* **SUPPLIED DATA**:
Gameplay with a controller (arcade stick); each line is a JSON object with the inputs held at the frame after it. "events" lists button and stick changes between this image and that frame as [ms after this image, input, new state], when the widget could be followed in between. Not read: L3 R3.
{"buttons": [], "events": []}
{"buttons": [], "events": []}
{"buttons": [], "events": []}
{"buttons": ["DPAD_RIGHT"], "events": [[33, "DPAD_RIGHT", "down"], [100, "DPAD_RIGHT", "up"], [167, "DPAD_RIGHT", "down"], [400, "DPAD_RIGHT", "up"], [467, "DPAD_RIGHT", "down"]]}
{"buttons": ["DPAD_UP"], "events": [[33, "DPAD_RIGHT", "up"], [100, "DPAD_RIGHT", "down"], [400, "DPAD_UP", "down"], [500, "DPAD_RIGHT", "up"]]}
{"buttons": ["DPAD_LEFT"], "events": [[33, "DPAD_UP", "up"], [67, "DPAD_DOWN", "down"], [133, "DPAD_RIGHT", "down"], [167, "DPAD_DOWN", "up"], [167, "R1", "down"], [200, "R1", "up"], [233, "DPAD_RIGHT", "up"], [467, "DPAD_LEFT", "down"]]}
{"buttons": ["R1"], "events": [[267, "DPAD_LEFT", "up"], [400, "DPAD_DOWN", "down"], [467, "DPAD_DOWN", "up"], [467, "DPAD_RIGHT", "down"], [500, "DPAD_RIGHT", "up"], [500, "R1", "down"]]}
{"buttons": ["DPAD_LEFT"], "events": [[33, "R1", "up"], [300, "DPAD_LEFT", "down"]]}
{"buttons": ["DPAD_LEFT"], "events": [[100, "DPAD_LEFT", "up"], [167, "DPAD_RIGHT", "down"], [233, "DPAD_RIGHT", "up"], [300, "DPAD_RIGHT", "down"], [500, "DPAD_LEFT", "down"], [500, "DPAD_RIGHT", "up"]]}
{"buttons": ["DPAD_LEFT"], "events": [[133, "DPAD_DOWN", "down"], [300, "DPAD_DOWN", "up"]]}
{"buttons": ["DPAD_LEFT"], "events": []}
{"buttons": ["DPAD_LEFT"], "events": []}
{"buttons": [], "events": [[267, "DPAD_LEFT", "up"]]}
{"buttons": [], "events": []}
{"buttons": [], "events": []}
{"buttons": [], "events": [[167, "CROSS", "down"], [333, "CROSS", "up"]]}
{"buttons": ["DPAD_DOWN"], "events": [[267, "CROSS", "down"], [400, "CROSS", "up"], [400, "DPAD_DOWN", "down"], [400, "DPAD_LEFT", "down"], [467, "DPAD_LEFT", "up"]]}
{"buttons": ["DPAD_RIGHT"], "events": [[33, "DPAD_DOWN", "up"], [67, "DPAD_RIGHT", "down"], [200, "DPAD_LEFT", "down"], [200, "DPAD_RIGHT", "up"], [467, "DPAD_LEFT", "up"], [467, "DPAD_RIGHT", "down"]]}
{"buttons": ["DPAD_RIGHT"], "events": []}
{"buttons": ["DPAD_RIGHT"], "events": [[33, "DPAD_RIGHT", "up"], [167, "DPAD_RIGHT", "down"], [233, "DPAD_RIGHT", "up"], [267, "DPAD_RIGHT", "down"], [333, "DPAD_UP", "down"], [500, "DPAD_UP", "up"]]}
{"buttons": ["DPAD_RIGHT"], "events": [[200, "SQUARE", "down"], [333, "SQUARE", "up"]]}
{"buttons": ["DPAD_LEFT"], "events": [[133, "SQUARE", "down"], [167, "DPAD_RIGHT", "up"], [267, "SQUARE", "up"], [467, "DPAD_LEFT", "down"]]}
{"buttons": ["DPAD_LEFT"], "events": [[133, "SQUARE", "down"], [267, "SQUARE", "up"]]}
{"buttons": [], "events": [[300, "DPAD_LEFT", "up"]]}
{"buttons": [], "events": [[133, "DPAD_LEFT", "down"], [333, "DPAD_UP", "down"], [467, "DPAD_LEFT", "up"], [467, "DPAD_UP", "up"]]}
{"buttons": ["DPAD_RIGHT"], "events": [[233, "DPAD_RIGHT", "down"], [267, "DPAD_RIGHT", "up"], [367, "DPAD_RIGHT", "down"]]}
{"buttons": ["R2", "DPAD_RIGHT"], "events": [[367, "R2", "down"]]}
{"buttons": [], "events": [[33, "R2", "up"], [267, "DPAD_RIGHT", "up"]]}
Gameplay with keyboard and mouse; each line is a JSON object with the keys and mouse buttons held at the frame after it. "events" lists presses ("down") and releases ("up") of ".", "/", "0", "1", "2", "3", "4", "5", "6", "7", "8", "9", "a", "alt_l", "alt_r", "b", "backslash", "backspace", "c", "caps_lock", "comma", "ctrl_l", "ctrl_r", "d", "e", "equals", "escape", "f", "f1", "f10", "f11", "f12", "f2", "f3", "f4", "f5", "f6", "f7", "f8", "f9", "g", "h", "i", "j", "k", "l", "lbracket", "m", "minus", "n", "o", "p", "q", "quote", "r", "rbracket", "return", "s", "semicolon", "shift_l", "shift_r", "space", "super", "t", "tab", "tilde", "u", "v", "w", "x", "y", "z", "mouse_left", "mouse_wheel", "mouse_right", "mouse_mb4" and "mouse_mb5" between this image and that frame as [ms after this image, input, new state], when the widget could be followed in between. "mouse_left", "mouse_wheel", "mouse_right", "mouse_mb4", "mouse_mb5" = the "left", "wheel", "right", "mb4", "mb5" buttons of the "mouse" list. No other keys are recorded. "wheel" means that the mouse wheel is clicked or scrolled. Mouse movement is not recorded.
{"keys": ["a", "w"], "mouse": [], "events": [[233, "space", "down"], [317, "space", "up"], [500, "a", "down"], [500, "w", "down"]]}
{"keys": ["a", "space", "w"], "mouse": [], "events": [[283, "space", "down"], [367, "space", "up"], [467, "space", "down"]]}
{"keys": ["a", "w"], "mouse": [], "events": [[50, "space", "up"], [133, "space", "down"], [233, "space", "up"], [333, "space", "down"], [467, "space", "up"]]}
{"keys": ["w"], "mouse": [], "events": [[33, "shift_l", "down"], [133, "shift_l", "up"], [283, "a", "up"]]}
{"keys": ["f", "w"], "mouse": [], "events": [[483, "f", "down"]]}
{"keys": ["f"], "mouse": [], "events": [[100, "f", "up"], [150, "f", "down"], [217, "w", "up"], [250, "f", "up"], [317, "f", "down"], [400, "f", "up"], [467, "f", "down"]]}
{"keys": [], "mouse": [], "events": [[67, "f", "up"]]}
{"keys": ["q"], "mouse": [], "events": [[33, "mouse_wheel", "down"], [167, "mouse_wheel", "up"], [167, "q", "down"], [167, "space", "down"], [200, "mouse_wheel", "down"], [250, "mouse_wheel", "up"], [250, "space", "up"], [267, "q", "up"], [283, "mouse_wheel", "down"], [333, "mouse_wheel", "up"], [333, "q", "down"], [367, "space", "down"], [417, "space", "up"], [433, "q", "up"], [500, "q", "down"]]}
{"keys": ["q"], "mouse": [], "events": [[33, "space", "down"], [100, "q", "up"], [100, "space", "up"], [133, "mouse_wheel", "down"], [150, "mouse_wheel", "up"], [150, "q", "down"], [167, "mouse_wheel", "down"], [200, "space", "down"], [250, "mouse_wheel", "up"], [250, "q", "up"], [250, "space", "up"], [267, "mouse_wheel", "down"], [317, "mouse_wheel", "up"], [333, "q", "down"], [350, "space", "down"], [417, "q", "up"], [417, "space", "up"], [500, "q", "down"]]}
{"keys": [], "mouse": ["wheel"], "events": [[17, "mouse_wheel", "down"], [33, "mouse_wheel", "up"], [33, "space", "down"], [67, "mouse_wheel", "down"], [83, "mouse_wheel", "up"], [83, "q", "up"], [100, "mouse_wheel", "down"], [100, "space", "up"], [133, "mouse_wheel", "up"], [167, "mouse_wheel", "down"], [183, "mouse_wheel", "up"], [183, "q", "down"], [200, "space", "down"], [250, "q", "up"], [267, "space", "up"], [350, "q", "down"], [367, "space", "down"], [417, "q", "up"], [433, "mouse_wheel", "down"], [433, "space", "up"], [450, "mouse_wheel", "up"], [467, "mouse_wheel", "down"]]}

* **TRY IT**: Go through the material and say how many lines include "could". The number alone will do.

* **TASK SOLUTION**: 2